それに、どのくらいの量が売れるかも分からないし、ペンギン妖精のリルクルだってやって来る。辿り着くだけで午前中が潰れる貿易都市までは、行って帰ってくるだけの時間が足りない為に後回しだ。
「まぁ、しょうがない。行くなら魔力回復薬を作れるようになってからがいいしな。」
予定を積み上げておいて、凍結薬の増産作業を開始する。
魔力回復薬の方は、リルクルのおかげがあってかコツを掴みつつある。多分、このまま順調にいけば、その内作る事が出来るようになるだろう、きっと。
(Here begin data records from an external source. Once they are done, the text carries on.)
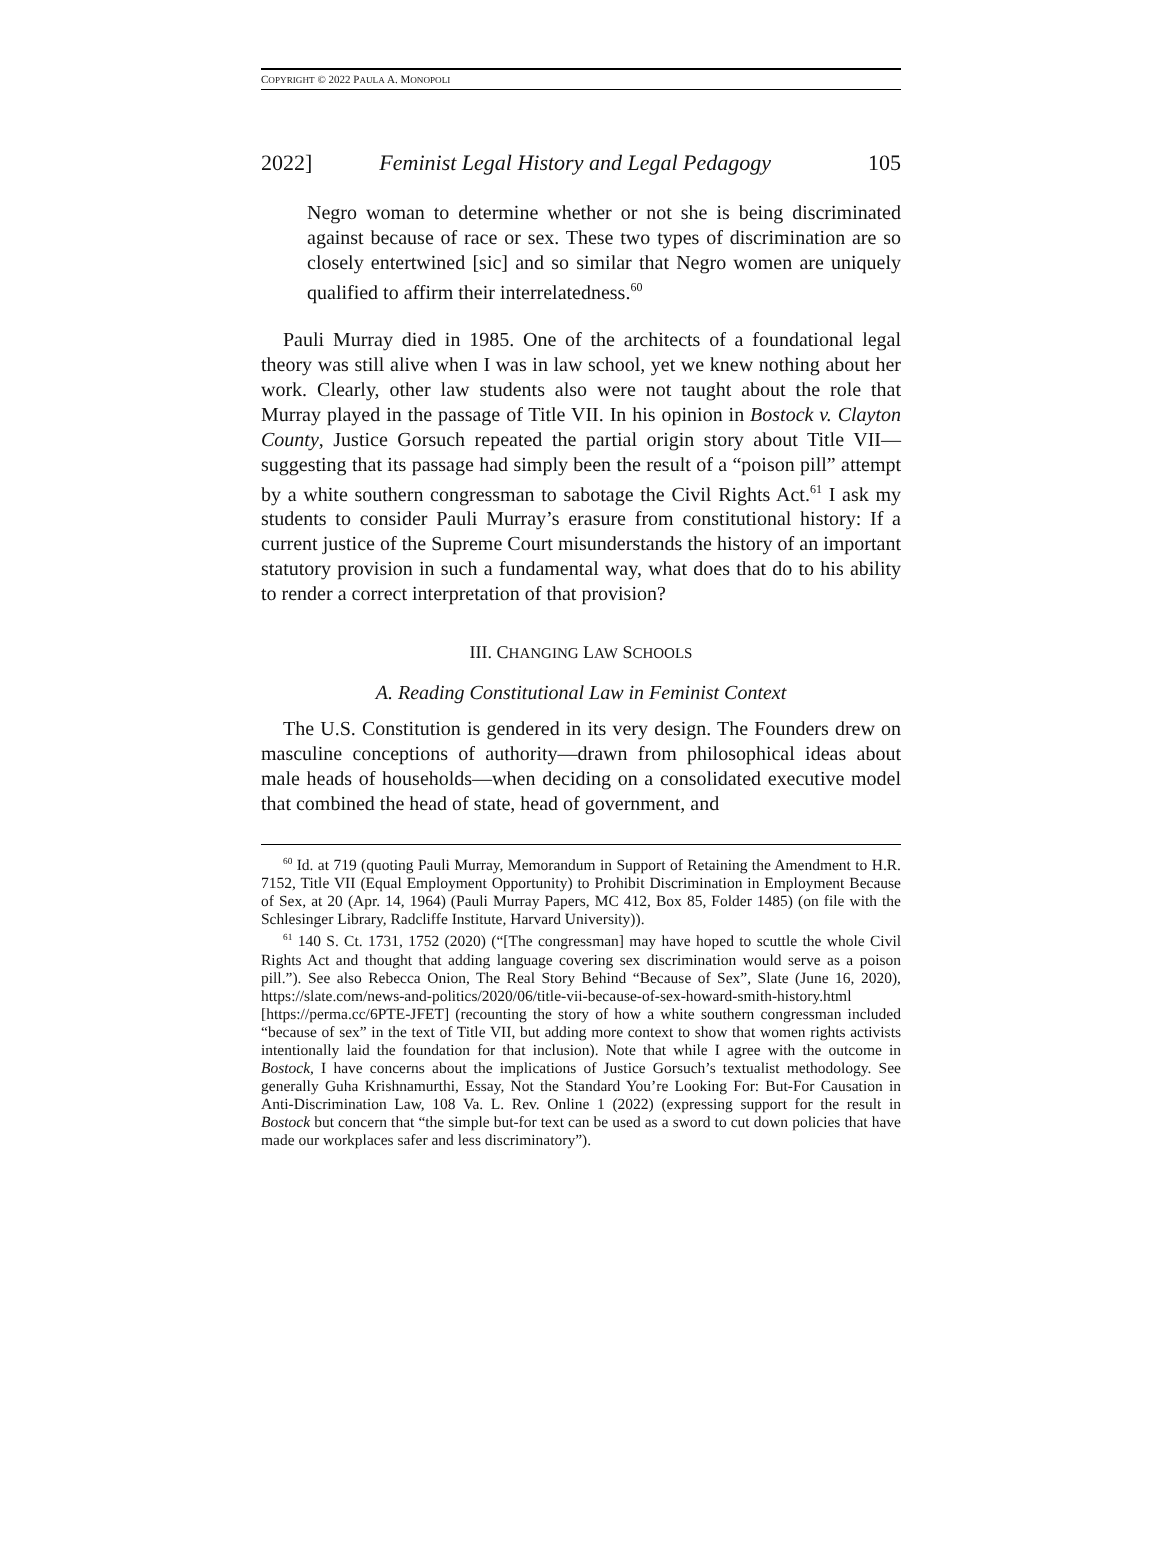COPYRIGHT © 2022 PAULA A. MONOPOLI
2022] Feminist Legal History and Legal Pedagogy 105
Negro woman to determine whether or not she is being discriminated against because of race or sex. These two types of discrimination are so closely entertwined [sic] and so similar that Negro women are uniquely qualified to affirm their interrelatedness.<sup>60</sup>
Pauli Murray died in 1985. One of the architects of a foundational legal theory was still alive when I was in law school, yet we knew nothing about her work. Clearly, other law students also were not taught about the role that Murray played in the passage of Title VII. In his opinion in Bostock v. Clayton County, Justice Gorsuch repeated the partial origin story about Title VII—suggesting that its passage had simply been the result of a “poison pill” attempt by a white southern congressman to sabotage the Civil Rights Act.<sup>61</sup> I ask my students to consider Pauli Murray’s erasure from constitutional history: If a current justice of the Supreme Court misunderstands the history of an important statutory provision in such a fundamental way, what does that do to his ability to render a correct interpretation of that provision?
III. CHANGING LAW SCHOOLS
A. Reading Constitutional Law in Feminist Context
The U.S. Constitution is gendered in its very design. The Founders drew on masculine conceptions of authority—drawn from philosophical ideas about male heads of households—when deciding on a consolidated executive model that combined the head of state, head of government, and
<sup>60</sup> Id. at 719 (quoting Pauli Murray, Memorandum in Support of Retaining the Amendment to H.R. 7152, Title VII (Equal Employment Opportunity) to Prohibit Discrimination in Employment Because of Sex, at 20 (Apr. 14, 1964) (Pauli Murray Papers, MC 412, Box 85, Folder 1485) (on file with the Schlesinger Library, Radcliffe Institute, Harvard University)).
<sup>61</sup> 140 S. Ct. 1731, 1752 (2020) (“[The congressman] may have hoped to scuttle the whole Civil Rights Act and thought that adding language covering sex discrimination would serve as a poison pill.”). See also Rebecca Onion, The Real Story Behind “Because of Sex”, Slate (June 16, 2020), https://slate.com/news-and-politics/2020/06/title-vii-because-of-sex-howard-smith-history.html [https://perma.cc/6PTE-JFET] (recounting the story of how a white southern congressman included “because of sex” in the text of Title VII, but adding more context to show that women rights activists intentionally laid the foundation for that inclusion). Note that while I agree with the outcome in Bostock, I have concerns about the implications of Justice Gorsuch’s textualist methodology. See generally Guha Krishnamurthi, Essay, Not the Standard You’re Looking For: But-For Causation in Anti-Discrimination Law, 108 Va. L. Rev. Online 1 (2022) (expressing support for the result in Bostock but concern that “the simple but-for text can be used as a sword to cut down policies that have made our workplaces safer and less discriminatory”).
「リルクルが製法を知ってたのは、ラッキーだったな。」
どこで知ったのかは知らないが、王宮錬金術師でもなければ知る事が叶わなかった、ある意味夢のレシピが魔力回復薬である。
それの習得までのアドバイスを得られている環境に、乱獲されててまともに入手出来なかったはずのスライムが、今は繁殖しているおかげで手に入る状況。
雪が降り出したこの日の森での作業は、何ら問題なく済まされていった。
ファンタジーに良くある状態異常の一種を引き起こす薬が出てきてます。イメージは液体窒素の強化版ですね。
液体窒素は触れた部分を凍らせますが、作中の凍結薬では液体の浸透率を高めて、内部までもが凍り付く設定です。故に、超が付く程に危険。
2018/11/11 加筆修正を加えました。
2018/12/07 誤字修正。凍結役→凍結薬。打ち込んでると凍結役が変換で良く出て来て切ない。